Ce recours à la torture faisait partie d'un
schéma plus large, né de la riposte de la classe dirigeante américaine aux
attaques du 11 septembre. Elle écarta toute enquête sérieuse sur les attaques,
y compris l'arrêt, pour le moins suspect, par des agents hauts placés, des
investigations du FBI sur les pirates de l'air juste avant les attaques, et les
liens commerciaux étroits entre Ben Laden et des personnalités politiques
américaines en vue, tel le président d'alors George W. Bush.
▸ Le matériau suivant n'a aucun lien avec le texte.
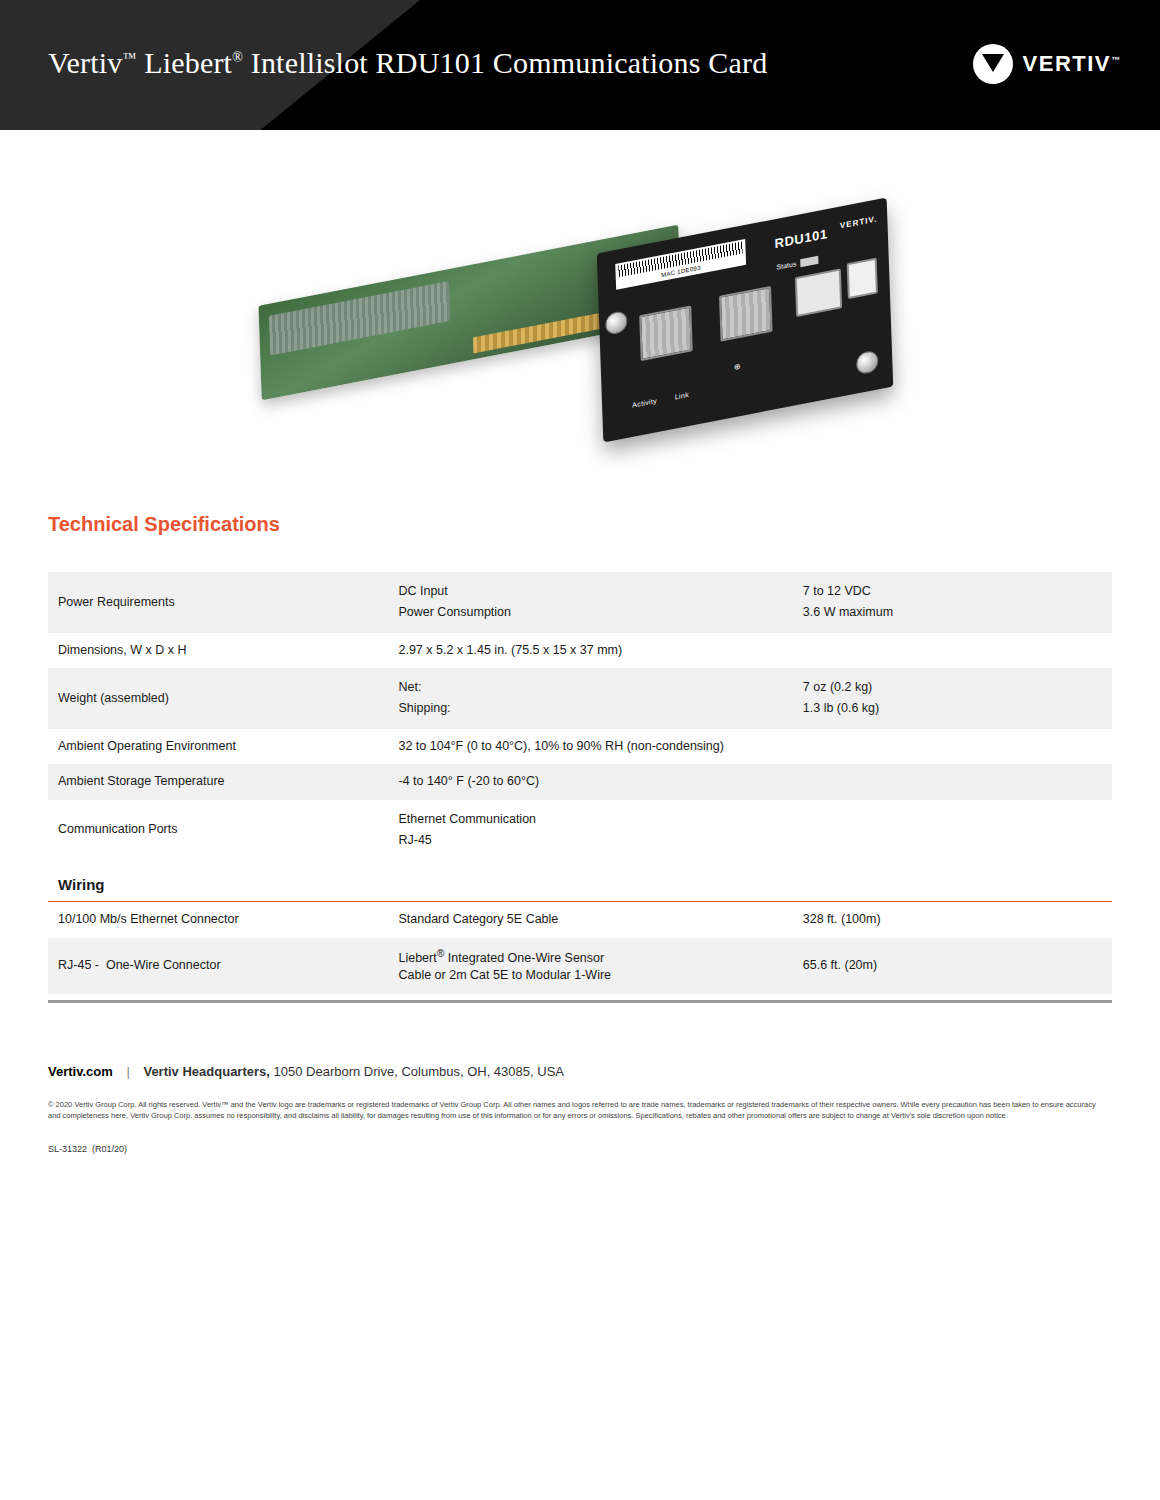Vertiv™ Liebert® Intellislot RDU101 Communications Card
VERTIV™
MAC 1DE093
RDU101
VERTIV.
Status
⊕
Activity Link
Technical Specifications
| Power Requirements | DC Input Power Consumption | 7 to 12 VDC 3.6 W maximum |
| Dimensions, W x D x H | 2.97 x 5.2 x 1.45 in. (75.5 x 15 x 37 mm) |
| Weight (assembled) | Net: Shipping: | 7 oz (0.2 kg) 1.3 lb (0.6 kg) |
| Ambient Operating Environment | 32 to 104°F (0 to 40°C), 10% to 90% RH (non-condensing) |
| Ambient Storage Temperature | -4 to 140° F (-20 to 60°C) |
| Communication Ports | Ethernet Communication RJ-45 |
Wiring
| 10/100 Mb/s Ethernet Connector | Standard Category 5E Cable | 328 ft. (100m) |
| RJ-45 - One-Wire Connector | Liebert ® Integrated One-Wire Sensor Cable or 2m Cat 5E to Modular 1-Wire | 65.6 ft. (20m) |
Vertiv.com | Vertiv Headquarters, 1050 Dearborn Drive, Columbus, OH, 43085, USA
© 2020 Vertiv Group Corp. All rights reserved. Vertiv™ and the Vertiv logo are trademarks or registered trademarks of Vertiv Group Corp. All other names and logos referred to are trade names, trademarks or registered trademarks of their respective owners. While every precaution has been taken to ensure accuracy and completeness here, Vertiv Group Corp. assumes no responsibility, and disclaims all liability, for damages resulting from use of this information or for any errors or omissions. Specifications, rebates and other promotional offers are subject to change at Vertiv's sole discretion upon notice.
SL-31322 (R01/20)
Au contraire, la
classe dirigeante utilisa ces attaques comme prétexte pour le bombardement
intensif et l'occupation de l'Afghanistan.
L'atmosphère hystérique attisée par la
presse et le gouvernement américains pour justifier cette agression contre
l'Afghanistan a crée le contexte pour les crimes de guerre américains en
Afghanistan, tel le massacre de prisonniers de guerre talibans dans la
forteresse Qala-i-Janghi et sous la supervision américaine par des soldats du
seigneur de guerre afghan Rashid Dostum, ainsi que pour l'utilisation de la
torture. En février 2002, le président Bush avait annoncé que les Etats-Unis ne
conformeraient plus aux Conventions de Genève sur la question du traitement des
prisonniers. Des détenus capturés par les Etats-Unis en Afghanistan furent
transportés dans un camp de prisonniers à Guantanamo Bay où ils furent torturés
et où on leur refusa l'accès aux tribunaux américains.
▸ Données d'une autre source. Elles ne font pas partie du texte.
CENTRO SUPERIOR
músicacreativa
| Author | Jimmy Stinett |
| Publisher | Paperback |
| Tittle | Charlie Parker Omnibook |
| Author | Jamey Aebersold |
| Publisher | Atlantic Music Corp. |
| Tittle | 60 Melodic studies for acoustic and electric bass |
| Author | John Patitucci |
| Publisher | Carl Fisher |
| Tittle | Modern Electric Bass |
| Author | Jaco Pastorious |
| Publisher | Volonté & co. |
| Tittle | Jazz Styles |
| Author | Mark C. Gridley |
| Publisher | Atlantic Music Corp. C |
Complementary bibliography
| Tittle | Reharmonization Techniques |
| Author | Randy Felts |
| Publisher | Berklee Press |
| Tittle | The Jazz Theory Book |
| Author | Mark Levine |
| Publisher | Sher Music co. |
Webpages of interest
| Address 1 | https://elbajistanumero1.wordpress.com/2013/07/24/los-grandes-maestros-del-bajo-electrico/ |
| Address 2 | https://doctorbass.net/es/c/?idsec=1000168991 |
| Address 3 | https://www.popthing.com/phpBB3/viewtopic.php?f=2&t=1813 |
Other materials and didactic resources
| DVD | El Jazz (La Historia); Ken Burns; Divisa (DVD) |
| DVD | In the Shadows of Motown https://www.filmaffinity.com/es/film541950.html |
Le gouvernement Bush sut utiliser au mieux
les mensonges qu'il avait extorqués par la torture. En plus de l'admission de
Zubaydah d'un lien entre al-Qaida et l'Irak, ce dernier et Binyam Mohamed
déclarèrent sous la torture que le citoyen américain José Padilla préparait une
attaque « à la bombe sale » sur des villes américaines.
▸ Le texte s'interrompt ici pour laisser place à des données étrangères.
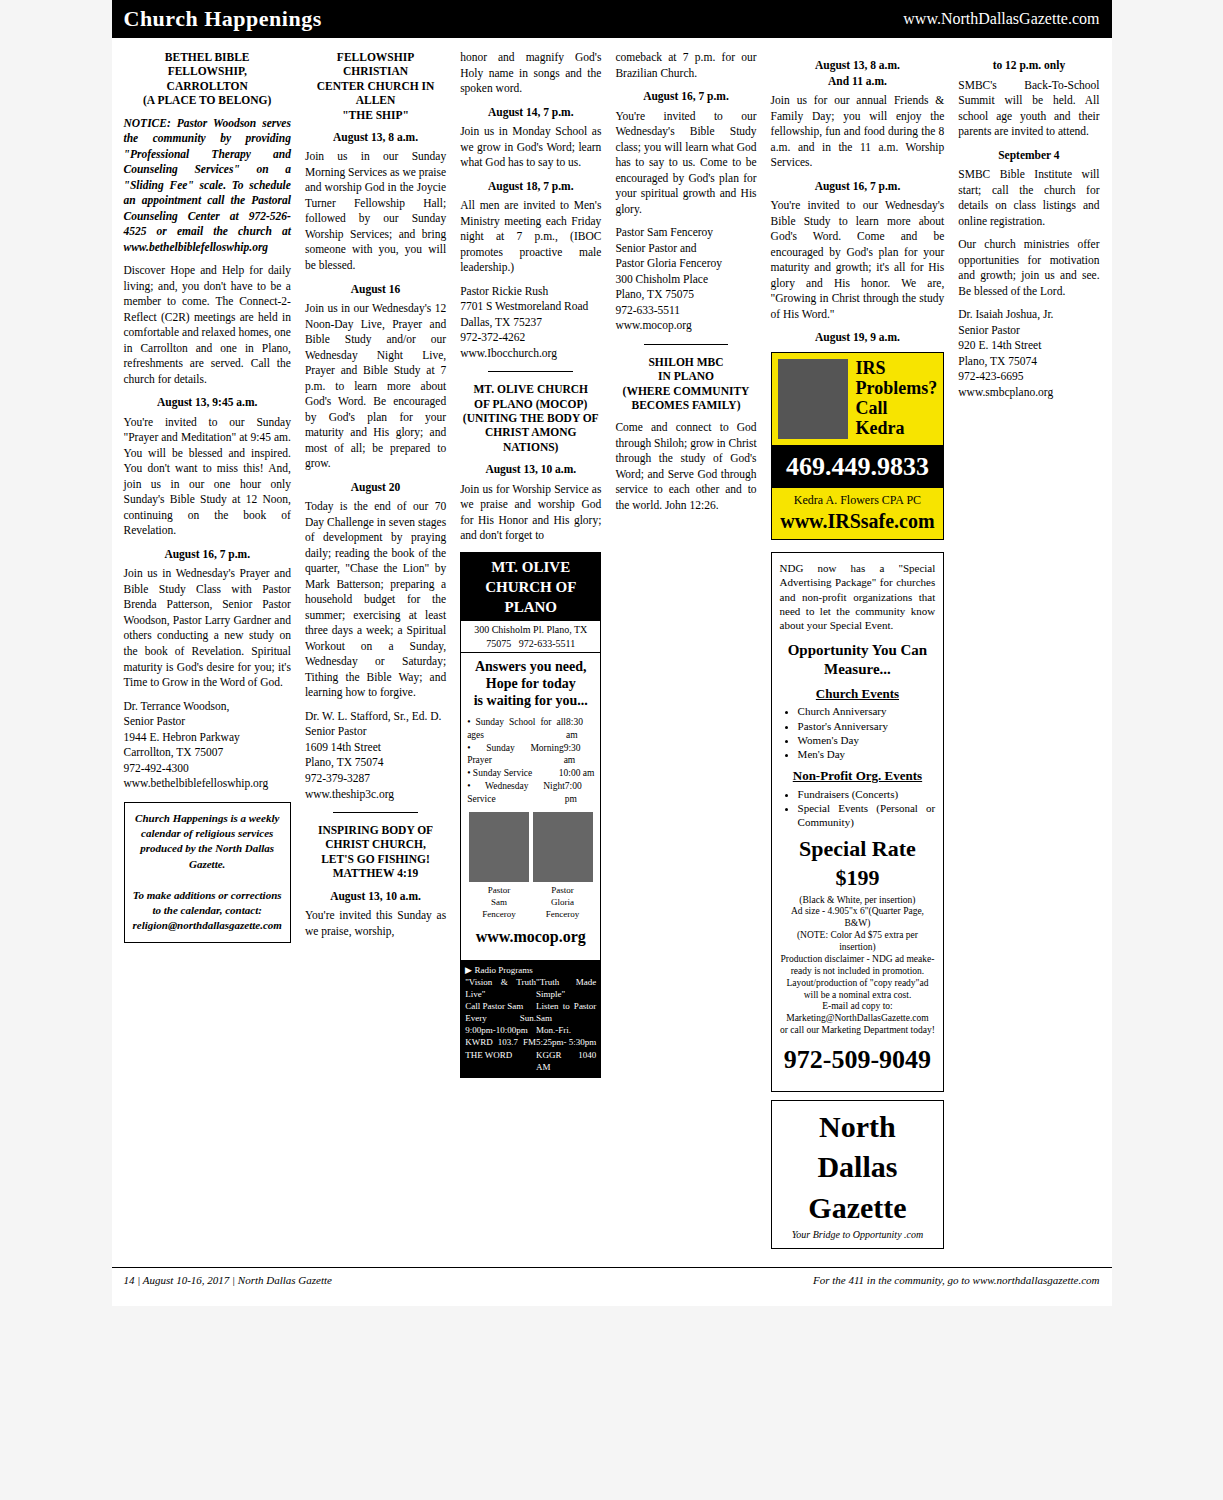Church Happenings
www.NorthDallasGazette.com
Bethel Bible
Fellowship,
Carrollton
(A place to Belong)
NOTICE: Pastor Woodson serves the community by providing "Professional Therapy and Counseling Services" on a "Sliding Fee" scale. To schedule an appointment call the Pastoral Counseling Center at 972-526-4525 or email the church at www.bethelbiblefelloswhip.org
Discover Hope and Help for daily living; and, you don't have to be a member to come. The Connect-2-Reflect (C2R) meetings are held in comfortable and relaxed homes, one in Carrollton and one in Plano, refreshments are served. Call the church for details.
August 13, 9:45 a.m.
You're invited to our Sunday "Prayer and Meditation" at 9:45 am. You will be blessed and inspired. You don't want to miss this! And, join us in our one hour only Sunday's Bible Study at 12 Noon, continuing on the book of Revelation.
August 16, 7 p.m.
Join us in Wednesday's Prayer and Bible Study Class with Pastor Brenda Patterson, Senior Pastor Woodson, Pastor Larry Gardner and others conducting a new study on the book of Revelation. Spiritual maturity is God's desire for you; it's Time to Grow in the Word of God.
Dr. Terrance Woodson,
Senior Pastor
1944 E. Hebron Parkway
Carrollton, TX 75007
972-492-4300
www.bethelbiblefelloswhip.org
Church Happenings is a weekly calendar of religious services produced by the North Dallas Gazette.
To make additions or corrections to the calendar, contact: religion@northdallasgazette.com
Fellowship
Christian
Center Church in
Allen
"The Ship"
August 13, 8 a.m.
Join us in our Sunday Morning Services as we praise and worship God in the Joycie Turner Fellowship Hall; followed by our Sunday Worship Services; and bring someone with you, you will be blessed.
August 16
Join us in our Wednesday's 12 Noon-Day Live, Prayer and Bible Study and/or our Wednesday Night Live, Prayer and Bible Study at 7 p.m. to learn more about God's Word. Be encouraged by God's plan for your maturity and His glory; and most of all; be prepared to grow.
August 20
Today is the end of our 70 Day Challenge in seven stages of development by praying daily; reading the book of the quarter, "Chase the Lion" by Mark Batterson; preparing a household budget for the summer; exercising at least three days a week; a Spiritual Workout on a Sunday, Wednesday or Saturday; Tithing the Bible Way; and learning how to forgive.
Dr. W. L. Stafford, Sr., Ed. D.
Senior Pastor
1609 14th Street
Plano, TX 75074
972-379-3287
www.theship3c.org
Inspiring Body of
Christ Church,
Let's Go Fishing!
MATTHEW 4:19
August 13, 10 a.m.
You're invited this Sunday as we praise, worship,
honor and magnify God's Holy name in songs and the spoken word.
August 14, 7 p.m.
Join us in Monday School as we grow in God's Word; learn what God has to say to us.
August 18, 7 p.m.
All men are invited to Men's Ministry meeting each Friday night at 7 p.m., (IBOC promotes proactive male leadership.)
Pastor Rickie Rush
7701 S Westmoreland Road
Dallas, TX 75237
972-372-4262
www.Ibocchurch.org
Mt. Olive Church
of Plano (MOCOP)
(Uniting the Body of
Christ Among Nations)
August 13, 10 a.m.
Join us for Worship Service as we praise and worship God for His Honor and His glory; and don't forget to
MT. OLIVE CHURCH OF PLANO
300 Chisholm Pl. Plano, TX 75075 972-633-5511
Answers you need, Hope for today
is waiting for you...
• Sunday School for all ages 8:30 am
• Sunday Morning Prayer 9:30 am
• Sunday Service 10:00 am
• Wednesday Night Service 7:00 pm
Pastor
Sam
Fenceroy
Pastor
Gloria
Fenceroy
www.mocop.org
▶ Radio Programs
"Vision & Truth Live"
Call Pastor Sam
Every Sun. 9:00pm-10:00pm
KWRD 103.7 FM THE WORD"Truth Made Simple"
Listen to Pastor Sam
Mon.-Fri. 5:25pm- 5:30pm
KGGR 1040 AM
comeback at 7 p.m. for our Brazilian Church.
August 16, 7 p.m.
You're invited to our Wednesday's Bible Study class; you will learn what God has to say to us. Come to be encouraged by God's plan for your spiritual growth and His glory.
Pastor Sam Fenceroy
Senior Pastor and
Pastor Gloria Fenceroy
300 Chisholm Place
Plano, TX 75075
972-633-5511
www.mocop.org
Shiloh MBC
in Plano
(WHERE COMMUNITY
BECOMES FAMILY)
Come and connect to God through Shiloh; grow in Christ through the study of God's Word; and Serve God through service to each other and to the world. John 12:26.
August 13, 8 a.m.
And 11 a.m.
Join us for our annual Friends & Family Day; you will enjoy the fellowship, fun and food during the 8 a.m. and in the 11 a.m. Worship Services.
August 16, 7 p.m.
You're invited to our Wednesday's Bible Study to learn more about God's Word. Come and be encouraged by God's plan for your maturity and growth; it's all for His glory and His honor. We are, "Growing in Christ through the study of His Word."
August 19, 9 a.m.
IRS Problems?
Call Kedra
469.449.9833
Kedra A. Flowers CPA PC
www.IRSsafe.com
NDG now has a "Special Advertising Package" for churches and non-profit organizations that need to let the community know about your Special Event.
Opportunity You Can Measure...
Church Events
Church Anniversary
Pastor's Anniversary
Women's Day
Men's Day
Non-Profit Org. Events
Fundraisers (Concerts)
Special Events (Personal or Community)
Special Rate $199
(Black & White, per insertion)
Ad size - 4.905"x 6"(Quarter Page, B&W)
(NOTE: Color Ad $75 extra per insertion)
Production disclaimer - NDG ad meake-ready is not included in promotion.
Layout/production of "copy ready"ad will be a nominal extra cost.
E-mail ad copy to:
Marketing@NorthDallasGazette.com
or call our Marketing Department today!
972-509-9049
North Dallas Gazette
Your Bridge to Opportunity .com
to 12 p.m. only
SMBC's Back-To-School Summit will be held. All school age youth and their parents are invited to attend.
September 4
SMBC Bible Institute will start; call the church for details on class listings and online registration.
Our church ministries offer opportunities for motivation and growth; join us and see. Be blessed of the Lord.
Dr. Isaiah Joshua, Jr.
Senior Pastor
920 E. 14th Street
Plano, TX 75074
972-423-6695
www.smbcplano.org
14 | August 10-16, 2017 | North Dallas Gazette
For the 411 in the community, go to www.northdallasgazette.com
Plus tard le gouvernement américain renonça
à cette déclaration, ce qui revenait à une reconnaissance tacite qu'elle était
fausse, mais cela avait déjà eu l'effet escompté. Le gouvernement Bush attendit
un mois après la capture de Padilla pour annoncer publiquement son soi-disant
complot à « la bombe sale », puis l'utilisa pour faire cesser une
controverse qui enflait quatre jours après que Coleen Rowley, agent du FBI,
avait révélé que son enquête sur les pirates de l'air du 11 septembre avait été
étouffée par des supérieurs du FBI.
L'invasion de l'Irak, justifiée auprès de la
population américaine par le recours à la torture, encouragea Washington à
étendre l'utilisation de la torture contre le peuple irakien de façon à obtenir
des informations sur la résistance irakienne. Le commandant de la prison de
Guantanamo Bay, le général Geoffrey Miller fut envoyé en Irak pour transférer
aux prisons irakiennes les méthodes d'interrogatoire de Guantanamo Bay. Il en
résulta le scandale d'Abou Ghraib, avec les photos de 2004 montrant la torture
américaine à grande échelle des prisonniers irakiens.
Le lien étroit entre la torture et les
guerres d'agression américaines confirme l'argument du Tribunal militaire
international établi pour condamner les dirigeants nazis à Nuremberg :
« Initier une guerre d’agression, par conséquent, est non seulement un
crime international ; c’est le crime international suprême ne différant
des autres crimes de guerre que dans la mesure où il renferme en lui tout le
mal accumulé dans son ensemble. »
Le World Socialist Web Site n'accorde
aucune confiance au Parti démocrate ou au gouvernement Obama pour l'enquête sur
l'utilisation de la torture par le gouvernement Bush. Même si cette enquête a
lieu, toute enquête menée par de telles forces sera profondément compromise par
des considérations politiques, telle que la complicité du Parti démocrate avec
le programme de torture de Bush et la nécessité de justifier la continuation
par Obama des guerres en Afghanistan et en Irak. Un véritable rapport des faits
ne peut venir que d'un mouvement politique de la classe ouvrière qui fasse
porter à l'establishment politique tout entier la responsabilité des
crimes perpétrés par le gouvernement Bush.